There are 2 images because I had already pulled down the microsoft/nanoserver and microsoft/windowsservercore images

The docker CLI is the same whether it is accessing a Windows or Linux based container host.

Creating a DockerFile for Neo4j in a Windows Container

I used the DockerFile from Neo4j as the basis for building a image for Windows, but instead used the microsoft/nanoserver as the base image. However I came across an issue. When running docker build it was choosing a network which did not have access to the internet thus I couldn’t download the required files from within the container.

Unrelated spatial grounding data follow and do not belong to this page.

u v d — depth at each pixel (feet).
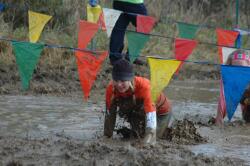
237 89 55.42
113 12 66.59
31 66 49.39
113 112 52.19
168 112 54.49
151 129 49.75
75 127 57.77
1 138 48.14
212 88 96.68
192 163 43.45
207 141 54.34
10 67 90.94
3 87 82.28
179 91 90.74
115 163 41.68
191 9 156.46
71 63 98.17
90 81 51.13
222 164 44.65
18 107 68.39
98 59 51.24
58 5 112.68
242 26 161.38
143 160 42.70
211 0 167.84
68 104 72.54
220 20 161.38
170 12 143.84
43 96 78.95
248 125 63.26
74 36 109.70
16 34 103.35
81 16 115.96
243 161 46.75
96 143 47.19
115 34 80.18
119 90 49.90
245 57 61.41
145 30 73.26
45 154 43.29
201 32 145.38
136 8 80.59
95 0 74.54
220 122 61.87
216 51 136.05
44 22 52.06
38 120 60.70
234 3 169.89
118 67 49.49
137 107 51.34
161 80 50.01
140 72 103.35
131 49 55.77
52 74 91.04
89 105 72.54
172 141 53.21
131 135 53.06
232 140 55.31
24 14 109.50
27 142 46.88
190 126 55.47
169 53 120.78
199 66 118.62
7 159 41.81
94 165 40.98
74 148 45.14
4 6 101.81
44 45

Fortunately this was an easy problem to solve. Using the powershell code in the Neo4j Chocolatey Packages as a base, I created a quick PowerShell script which downloaded and extracted a Neo4j Enterprise source Zip file and a Java JRE Tarball. I also added an entrypoint PowerShell script (docker-entrypoint.ps1) which is run when an image started. These were all placed into a context directory and could then be consumed by docker during a build.

build-neo4jent-context.ps1

Source

This script needs to be run before the docker image can be built. As stated earlier, it is responsible for downlading the Neo4j Enterprise and Java distributions. It also sets up the Dockerfile and entrypoint scripts.

Dockerfile

Source

The base image is microsoft/nanoserver because, while there are some Windows Containers which already contain Java available on the Docker Hub, I wanted to build an image from scratch to better understand how they work.

FROM microsoft/nanoserver

MAINTAINER glennsarti

LABEL Description="Neo4j Enterprise" Vendor="Neo Technologies" Version="3.0.6"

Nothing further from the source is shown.